LISTED RECORDS Block Start
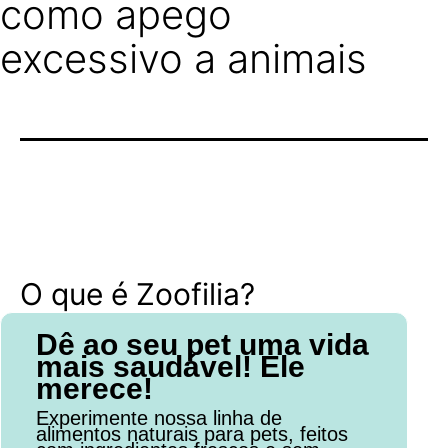
como apego
excessivo a animais
O que é Zoofilia?
Dê ao seu pet uma vida
mais saudável! Ele
merece!
Experimente nossa linha de
alimentos naturais para pets, feitos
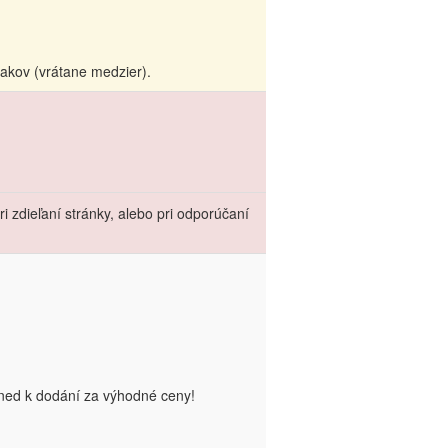
akov (vrátane medzier).
 zdieľaní stránky, alebo pri odporúčaní
hned k dodání za výhodné ceny!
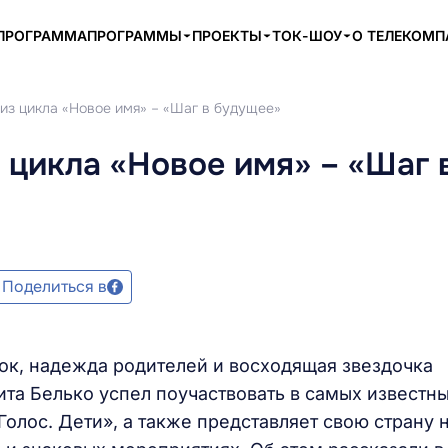
ПРОГРАММА
ПРОГРАММЫ
ПРОЕКТЫ
ТОК-ШОУ
О ТЕЛЕКОМ
 из цикла «Новое имя» – «Шаг в будущее»
 цикла «Новое имя» – «Шаг 
Поделиться в
ок, надежда родителей и восходящая звездочка
кита Белько успел поучаствовать в самых известн
Голос. Дети», а также представляет свою страну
LISTED RECORDS Block End
__ASSIGNED TASK__
Could you arrange the text read from every row above as a JSON list of strings, one string per line, with blank lines left out and the pictures omitted?

__RESPONSE TO THE TASK__
[
  "como apego",
  "excessivo a animais",
  "O que é Zoofilia?",
  "Dê ao seu pet uma vida",
  "mais saudável! Ele",
  "merece!",
  "Experimente nossa linha de",
  "alimentos naturais para pets, feitos",
  "akov (vrátane medzier).",
  " zdieľaní stránky, alebo pri odporúčaní",
  "hned k dodání za výhodné ceny!",
  "ПРОГРАММА",
  "ПРОГРАММЫ",
  "ПРОЕКТЫ",
  "ТОК-ШОУ",
  "О ТЕЛЕКОМ",
  " из цикла «Новое имя» – «Шаг в будущее»",
  " цикла «Новое имя» – «Шаг ",
  "Поделиться в",
  "ок, надежда родителей и восходящая звездочка",
  "кита Белько успел поучаствовать в самых известн",
  "Голос. Дети», а также представляет свою страну"
]